→ **WORK TO COMPLETE**:
A. In the article on the Kent State commemoration, since what year has SUNY Plattsburgh held an annual commemoration?
B. In the listing, rewrite the lines from the one with "orange L-shape: moved 10 px right" through the end of the listing, replacing "pink square" with "purple square" and leaving everything else unchanged. Omit the picture lines from your answer.

-- start of ARTICLE --

The Plattsburgh State Student Association hosted the college’s annual Kent State commemoration this afternoon, marking the 53rd year the campus has remembered the tragedy.

On May 4, 1970 the Ohio National Guard opened fire on students at Kent State University who were protesting the Vietnam War and a military intrusion in Cambodia. Four were killed and nine injured. Eleven days later, police opened fire at Mississippi’s Jackson State, killing two students and injuring twelve.

Since 1971 SUNY Plattsburgh has held an annual commemoration. Vice President for Diversity, Equity and Inclusion Allison Heard told those gathered the purpose is to learn from history and not repeat mistakes even as incidences of shootings and violence are increasing.

“Just within the last two weeks each of us can rattle off examples. We’ve become used to them being in elementary schools and in high schools. If we think just about this week the shootings in Texas. We can think just yesterday about the shootings in Atlanta. The reality is that gun violence, no matter who it happens to, is really a sad state of affairs. And as a university, as an institution of higher education, our goal is to see what can we learn from that history to do better.”

-- end of ARTICLE --
-- start of DATA PROVIDED --

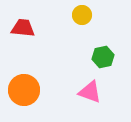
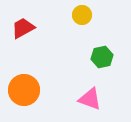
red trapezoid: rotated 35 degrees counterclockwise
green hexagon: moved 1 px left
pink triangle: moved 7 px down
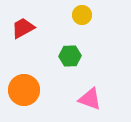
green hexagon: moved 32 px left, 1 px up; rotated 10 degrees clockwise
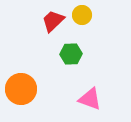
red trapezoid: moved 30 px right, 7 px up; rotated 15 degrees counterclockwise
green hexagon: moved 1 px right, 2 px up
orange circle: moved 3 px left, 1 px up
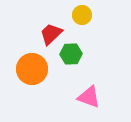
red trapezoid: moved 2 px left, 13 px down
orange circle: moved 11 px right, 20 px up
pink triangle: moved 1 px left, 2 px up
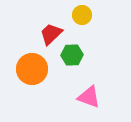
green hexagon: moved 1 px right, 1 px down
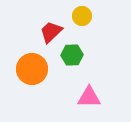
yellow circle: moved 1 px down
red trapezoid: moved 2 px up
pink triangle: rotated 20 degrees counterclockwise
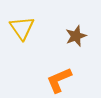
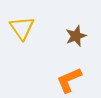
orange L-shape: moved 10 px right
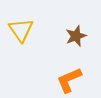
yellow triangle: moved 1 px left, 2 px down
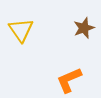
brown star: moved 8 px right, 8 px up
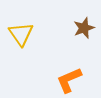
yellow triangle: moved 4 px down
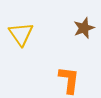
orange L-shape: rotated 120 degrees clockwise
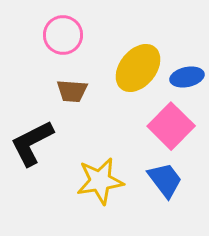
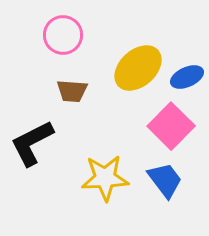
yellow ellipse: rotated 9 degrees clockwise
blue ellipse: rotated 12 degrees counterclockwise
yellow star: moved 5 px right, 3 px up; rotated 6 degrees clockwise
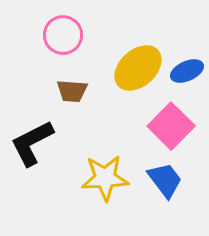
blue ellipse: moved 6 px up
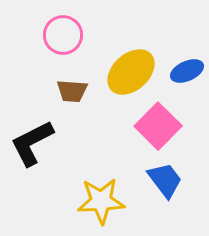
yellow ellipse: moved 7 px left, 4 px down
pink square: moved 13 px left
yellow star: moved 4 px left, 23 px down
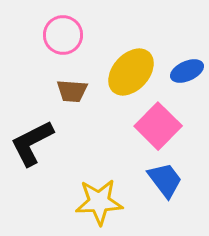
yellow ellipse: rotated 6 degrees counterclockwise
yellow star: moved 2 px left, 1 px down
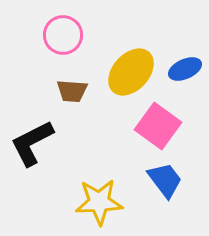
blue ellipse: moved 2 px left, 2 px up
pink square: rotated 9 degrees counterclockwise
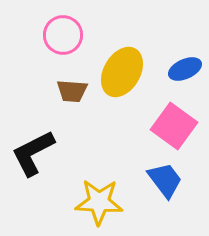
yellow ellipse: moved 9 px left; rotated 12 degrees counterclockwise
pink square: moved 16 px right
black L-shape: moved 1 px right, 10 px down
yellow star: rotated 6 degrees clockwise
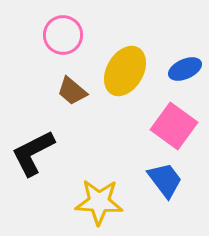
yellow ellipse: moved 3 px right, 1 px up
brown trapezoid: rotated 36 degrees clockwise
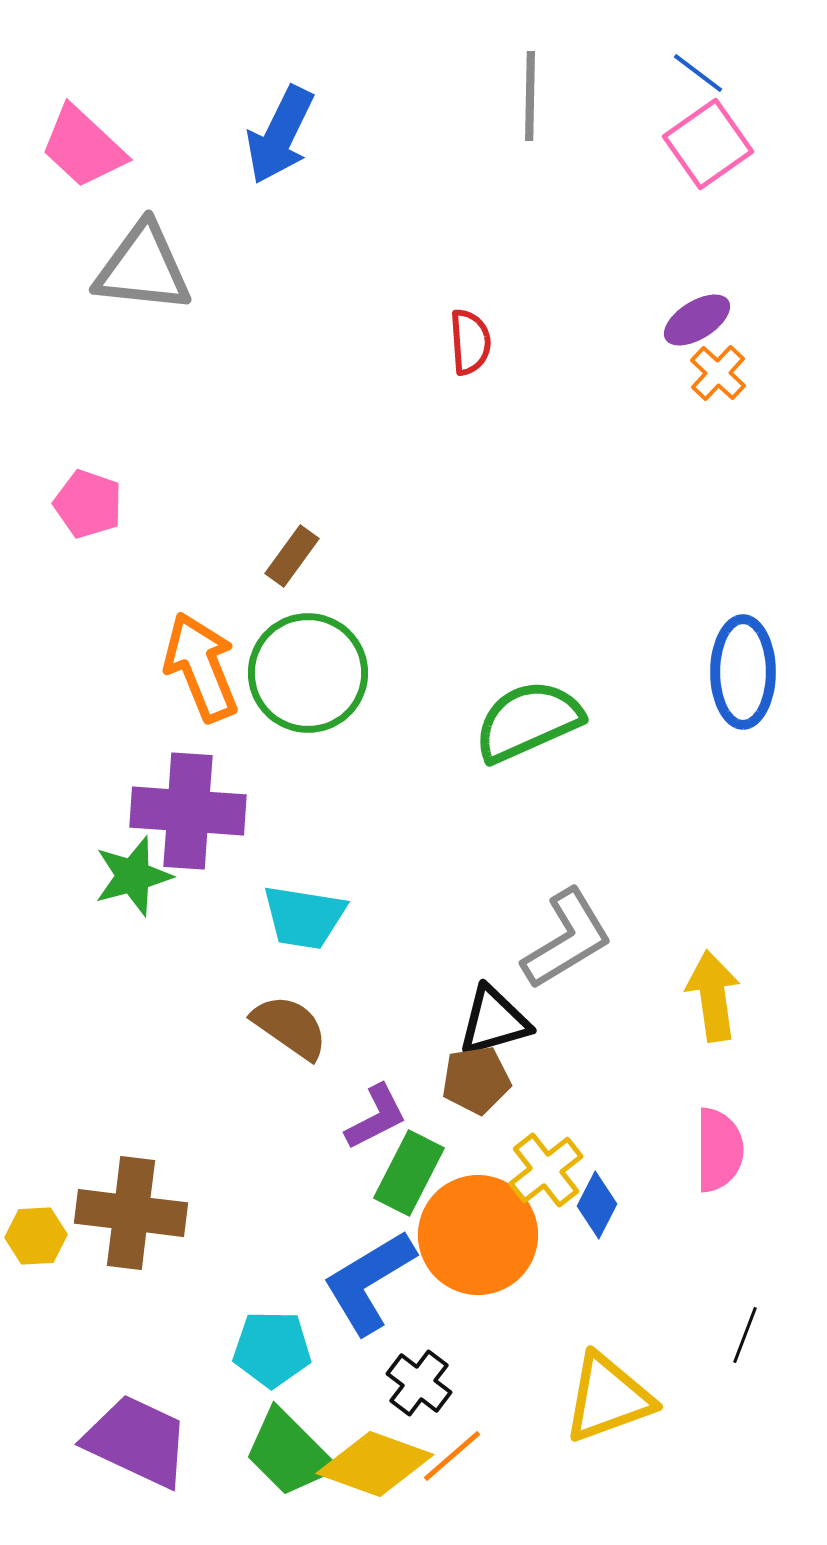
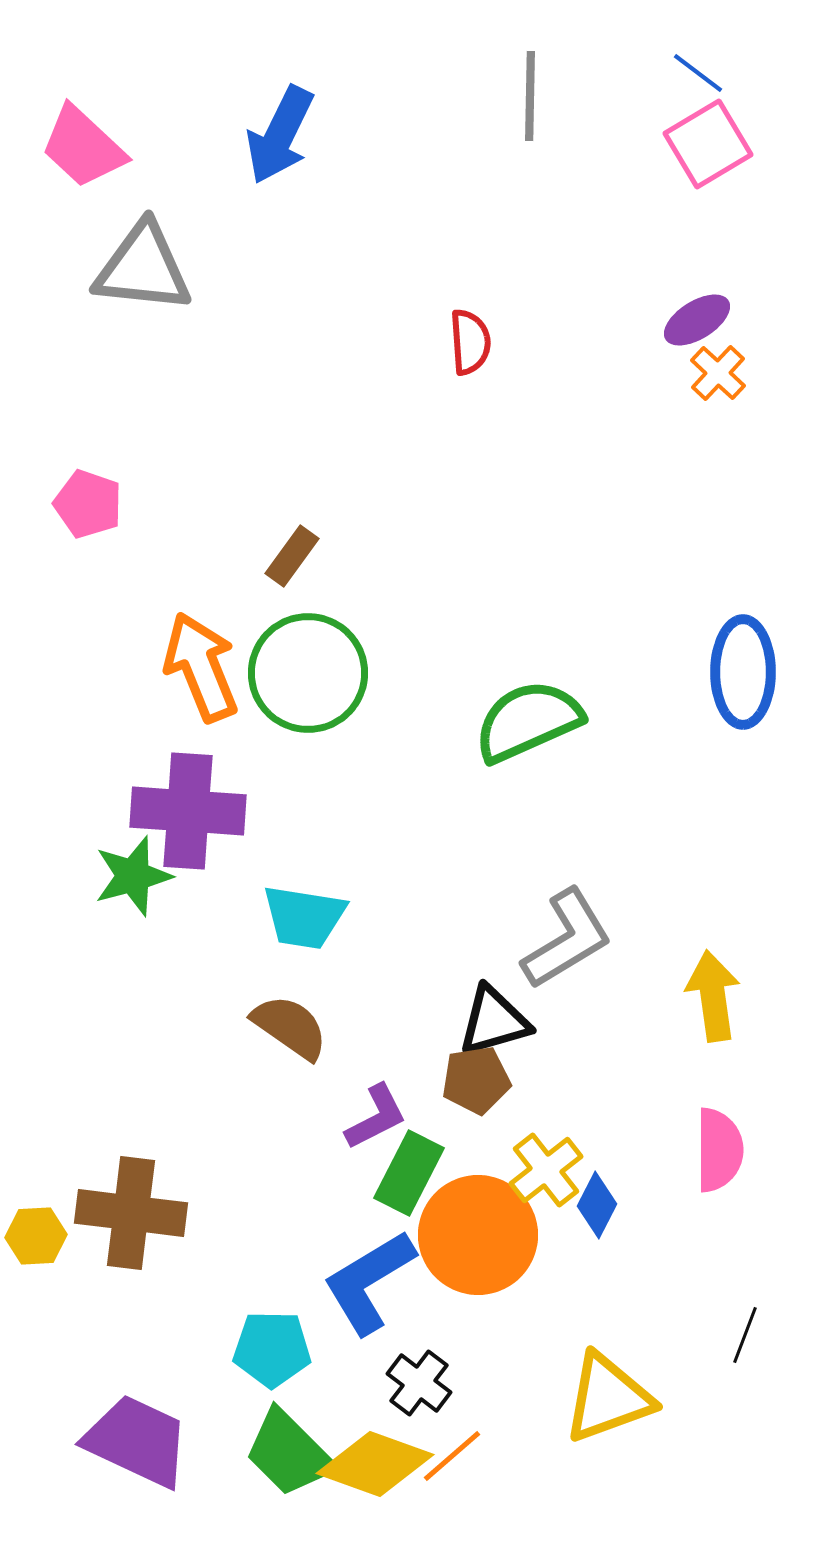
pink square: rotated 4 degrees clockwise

-- end of DATA PROVIDED --

→ **THE RESPONSES**:
A. Since 1971.

B.
orange L-shape: moved 10 px right
yellow triangle: moved 1 px left, 2 px down
brown star: moved 8 px right, 8 px up
yellow triangle: moved 4 px down
orange L-shape: rotated 120 degrees clockwise
yellow ellipse: rotated 9 degrees clockwise
blue ellipse: rotated 12 degrees counterclockwise
yellow star: moved 5 px right, 3 px up; rotated 6 degrees clockwise
blue ellipse: moved 6 px up
yellow ellipse: moved 7 px left, 4 px down
purple square: moved 13 px left
yellow star: moved 4 px left, 23 px down
yellow ellipse: rotated 6 degrees counterclockwise
yellow star: moved 2 px left, 1 px down
blue ellipse: moved 2 px left, 2 px up
purple square: rotated 9 degrees counterclockwise
yellow ellipse: moved 9 px left; rotated 12 degrees counterclockwise
purple square: moved 16 px right
black L-shape: moved 1 px right, 10 px down
yellow star: rotated 6 degrees clockwise
yellow ellipse: moved 3 px right, 1 px up
brown trapezoid: rotated 36 degrees clockwise
purple square: rotated 4 degrees clockwise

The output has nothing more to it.